In warmer southern and western states, citrus orchards are important for feeding and bringing communities together as well as providing major sources of income and revenue. This makes the disease Huanglongbing, or citrus greening, especially dangerous for producers. Citrus greening is a bacterial disease spread by the Asian citrus psyllid that leaves the fruit stunted, covered in patches of lime-green coloration and unmarketable.
Currently, there is no cure for citrus greening, but Ismail Olaniyi, a graduate student in Purdue’s civil engineering department, is working on a USDA-funded project analyzing the efficacy of new therapies. Working with Jinha Jung, an associate professor of civil engineering and a member of the Institute for Digital Forestry at Purdue, Olaniyi is seeking solutions to cure citrus greening.

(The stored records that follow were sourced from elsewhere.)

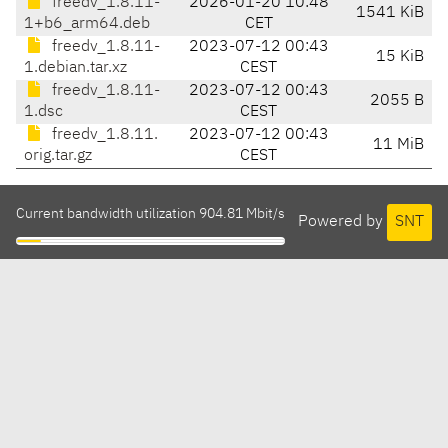
freedv_1.8.11-
2026-01-20 10:48
1541 KiB
1+b6_arm64.deb
CET
freedv_1.8.11-
2023-07-12 00:43
15 KiB
1.debian.tar.xz
CEST
freedv_1.8.11-
2023-07-12 00:43
2055 B
1.dsc
CEST
freedv_1.8.11.
2023-07-12 00:43
11 MiB
orig.tar.gz
CEST
Current bandwidth utilization 904.81 Mbit/s
Powered by
SNT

Jung provides the background on the project. “I started working with Kranthi Mandadi, associate professor of the Department of Plant Pathology and Microbiology at Texas A&M, when I was an assistant professor at Texas A&M University-Corpus Christi. We worked together to adopt Unmanned Aerial Vehicle (UAV) technologies to monitor citrus orchards. Our current USDA-funded project analyzes the efficacy of new therapies for citrus greening disease, and my research group is leading the effort to develop a citrus-yield prediction model using UAV data.”
Since it’s difficult to judge the state of a citrus greening infection before fruiting, current research has to wait until harvest to measure how well the treatment protects each tree, going through the time-consuming and physically-painstaking process of harvesting, checking and weighing the fruit to calculate each tree’s yield.
To address this challenge, Olaniyi is leaning on his specialization in geomatics, the engineering discipline that gathers spatial data without physically touching what is being studied. He is building a yield-estimation model at the individual-tree level. That model takes data from a UAV that has imaging sensors to capture data on each tree’s height, canopy size and other information based on the different wavelengths of light reflected off of tree leaves as it flies over the orchard. Across several months of flights, Olaniyi has used this information to make deductions on the health of each tree, how effective the treatment has been and predict yield to a reasonable precision.
My research is going right into application. This is building synergy and showing how engineers can collaborate with plant scientists, so we can come together and solve problems.”